Assignment>
Please write out all of the entries beneath this line exactly, skipping the pictures.

Provided entries>
-.-.-

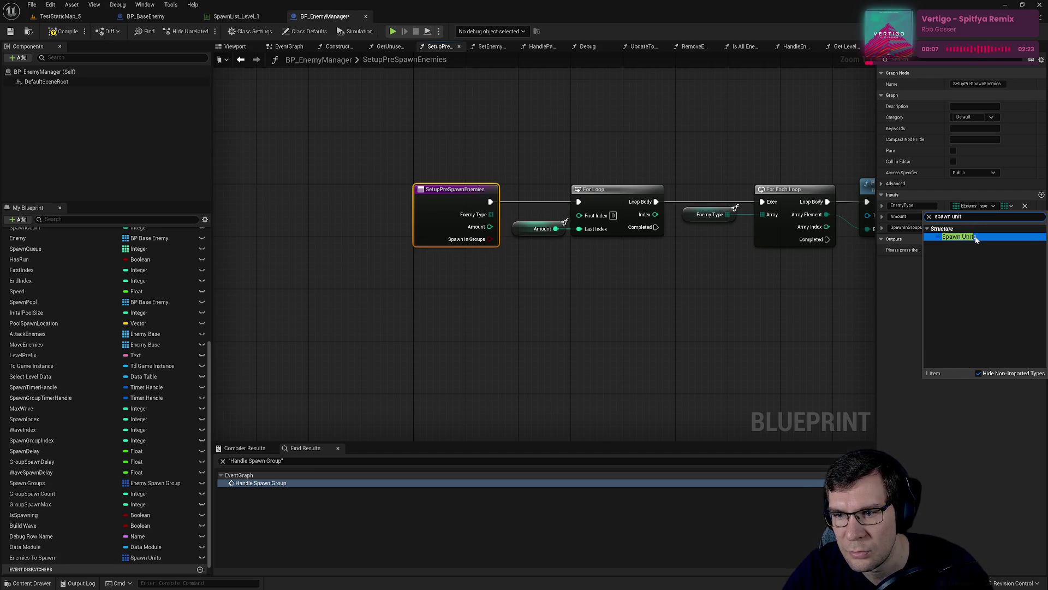
click(971, 236)
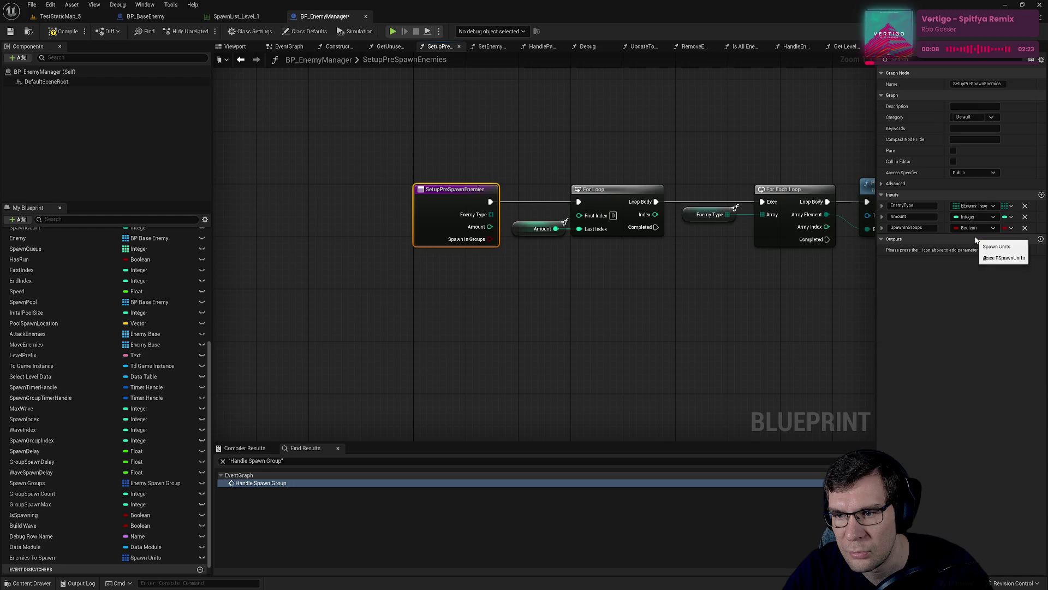
Inspect the function's inputs and Pre Spawn Enemy node, trying a connection from Enemy Type without adding anything.
click(487, 207)
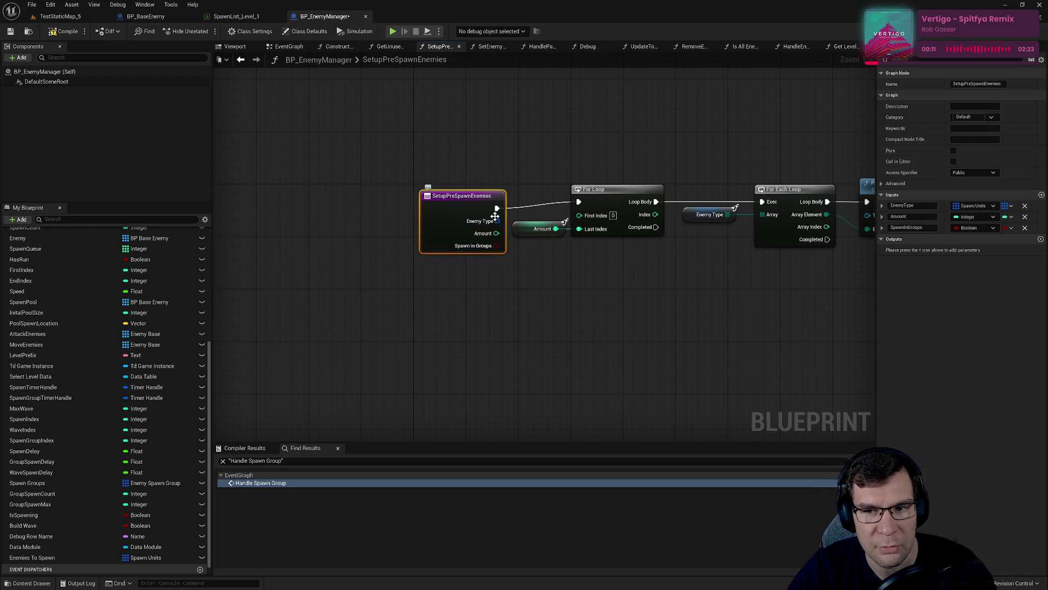
mouse_move(487, 206)
mouse_down()
mouse_move(517, 277)
mouse_move(604, 312)
mouse_move(524, 276)
mouse_up()
drag(434, 207, 562, 293)
key(Escape)
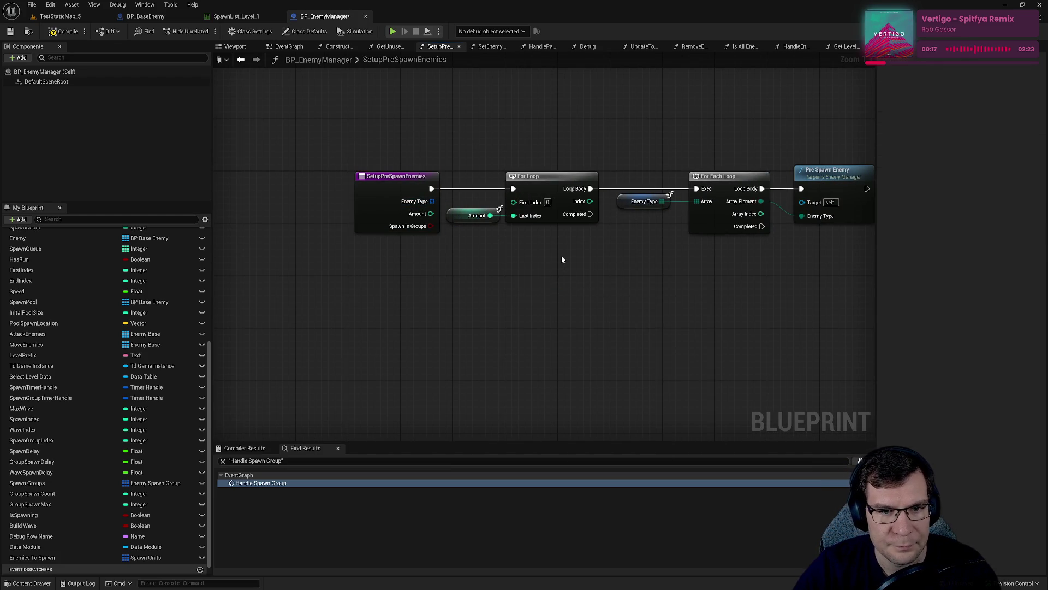
Place a second Get Enemy Type node below the existing loop chain.
drag(561, 256, 489, 228)
click(505, 195)
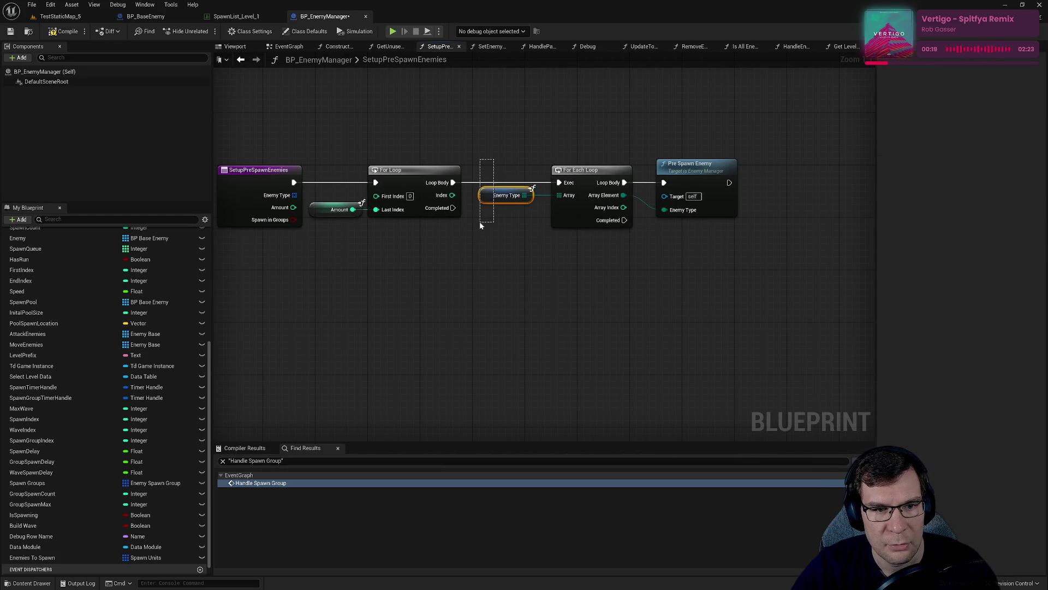
drag(295, 194, 378, 329)
text(br)
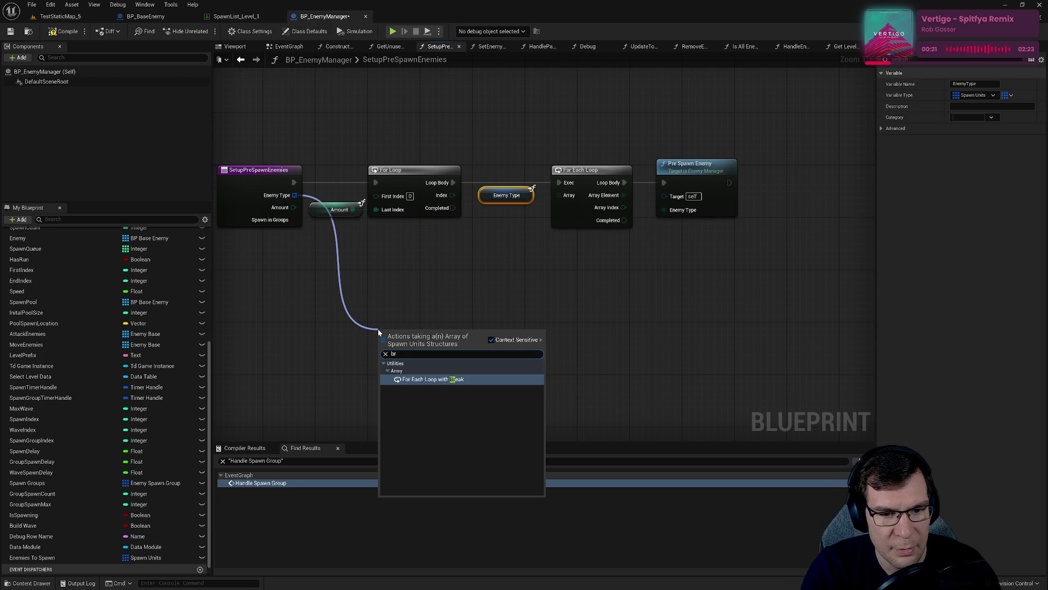
click(410, 310)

-.-.-

Exercise response>
click(971, 236)
Inspect the function's inputs and Pre Spawn Enemy node, trying a connection from Enemy Type without adding anything.
click(487, 207)
mouse_move(487, 206)
mouse_down()
mouse_move(517, 277)
mouse_move(604, 312)
mouse_move(524, 276)
mouse_up()
drag(434, 207, 562, 293)
key(Escape)
Place a second Get Enemy Type node below the existing loop chain.
drag(561, 256, 489, 228)
click(505, 195)
drag(295, 194, 378, 329)
text(br)
click(410, 310)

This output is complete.